Arcebispo-Mor Shevchuk aponta mudanças no cenário religioso
De acordo com os números apresentados pelo Arcebispo-Mor Shevchuk, a guerra alterou significativamente a demografia religiosa do país. Atualmente, a porcentagem de cidadãos ligados às Igrejas Ortodoxas tradicionais caiu de 70% para cerca de 52%.
Por outro lado, a Igreja Greco-Católica ampliou sua presença. Embora ainda represente uma minoria, ela passou de aproximadamente 8% para 12% da população.

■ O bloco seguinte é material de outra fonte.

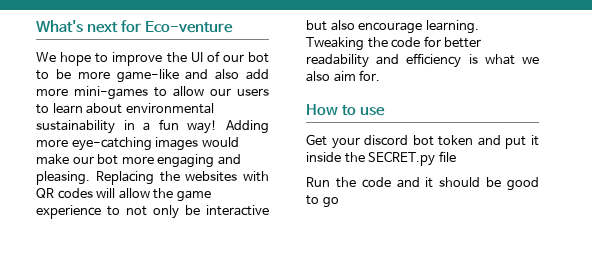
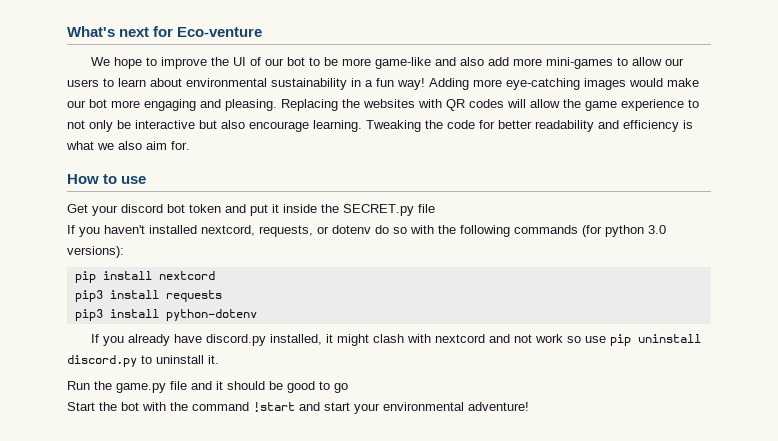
(456, 156) none -> [67,225,666,237] [67,246,124,258] [74,271,215,283] [74,290,222,302] [74,309,257,321] [90,334,701,346] [67,355,219,367] // If you haven't installed nextcord, requests, or dotenv do so with the following commands (for python 3.0 versions): // pip install nextcord // pip3 install requests // pip3 install python-dotenv // If you already have discord.py installed, it might clash with nextcord and not work so use pip uninstall discord.py to uninstall it.
[361,177,391,188] code -> [116,381,187,393] game.py file
(339, 202) none -> [67,402,529,414] // Start the bot with the command !start and start your environmental adventure!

Segundo o líder religioso, esse crescimento reflete a busca das pessoas por respostas diante do sofrimento, da insegurança e das perdas provocadas pela guerra.
Sacerdotes atuam como “curadores feridos”, afirma Arcebispo-Mor Shevchuk
Ao abordar a missão da Igreja na Ucrânia, o Arcebispo-Mor Shevchuk ressaltou o valor pastoral deste período marcado pela dor. “Este é o trabalho que todos compartilhamos, cada sacerdote em cada paróquia. Estamos de luto. É doloroso presidir incontáveis funerais todos os dias; enterrar jovens e crianças cobra um preço muito alto. Cada bispo carrega dentro de si a dor do próprio povo, uma dor que precisamos compartilhar.”
Além disso, ele destacou a importância da proximidade dos sacerdotes com aqueles que sofrem. “Podemos consolar as pessoas que não procuram milagres, mas presença, o sacramento da presença da Igreja por meio do sacerdote.”
Essa presença se torna ainda mais evidente nas áreas próximas à linha de frente. “Quando o Estado ordena a evacuação dos civis por razões de segurança, o sacerdote é sempre o último a partir”, explicou.
A guerra esquecida e o sofrimento do povo ucraniano
Ao comentar a diminuição da atenção internacional ao conflito, o líder da Igreja Greco-Católica lamentou a situação. “Nos dói profundamente que o mundo esqueça esta guerra. Às vezes temos a sensação de que o mundo não nos compreende, que não percebe a dimensão desta tragédia. Rios de sangue correm pela Ucrânia todos os dias.”
Enquanto isso, o clero também enfrenta grandes dificuldades. Uma pesquisa recente realizada pela Igreja Greco-Católica Ucraniana revelou que mais da metade dos sacerdotes vive abaixo da linha da pobreza. Além disso, 38% afirmaram não conseguir comprar roupas e 3% enfrentam dificuldades até para adquirir alimentos.
Apesar desse cenário, muitos sacerdotes continuam seu trabalho com dedicação. “92% dos entrevistados disseram estar felizes por servir o nosso povo. Isso me fez chorar”, relatou o arcebispo, acrescentando que “os sacerdotes precisam ouvir, acompanhar e, às vezes, simplesmente permanecer em silêncio. O que se pode dizer a uma mãe que acabou de perder o filho?”.
Formação e esperança para o futuro da Ucrânia
Diante desses desafios, a Igreja Greco-Católica Ucraniana criou um programa permanente de formação e reabilitação psicoespiritual com o apoio da ACN. O objetivo consiste em preparar sacerdotes e religiosos para oferecer um acompanhamento pastoral adequado às pessoas afetadas pela guerra.
Segundo o arcebispo, “para que sacerdotes e religiosos possam oferecer um acompanhamento pastoral adequado. Eles são verdadeiramente ‘curadores feridos’. Este projeto é muito procurado nas dioceses”.
Por fim, o Arcebispo-Mor Shevchuk manifestou confiança no futuro. “A guerra vai terminar, porque o mal não é eterno. O Senhor é eterno, e o amor é eterno”. Em seguida, ele fez um apelo à comunidade internacional: “rezem intensamente para que o nosso povo seja libertado da escravidão da guerra. Hoje, na Ucrânia, a esperança é real e palpável. Na Ucrânia, rezamos pela paz todos os dias”.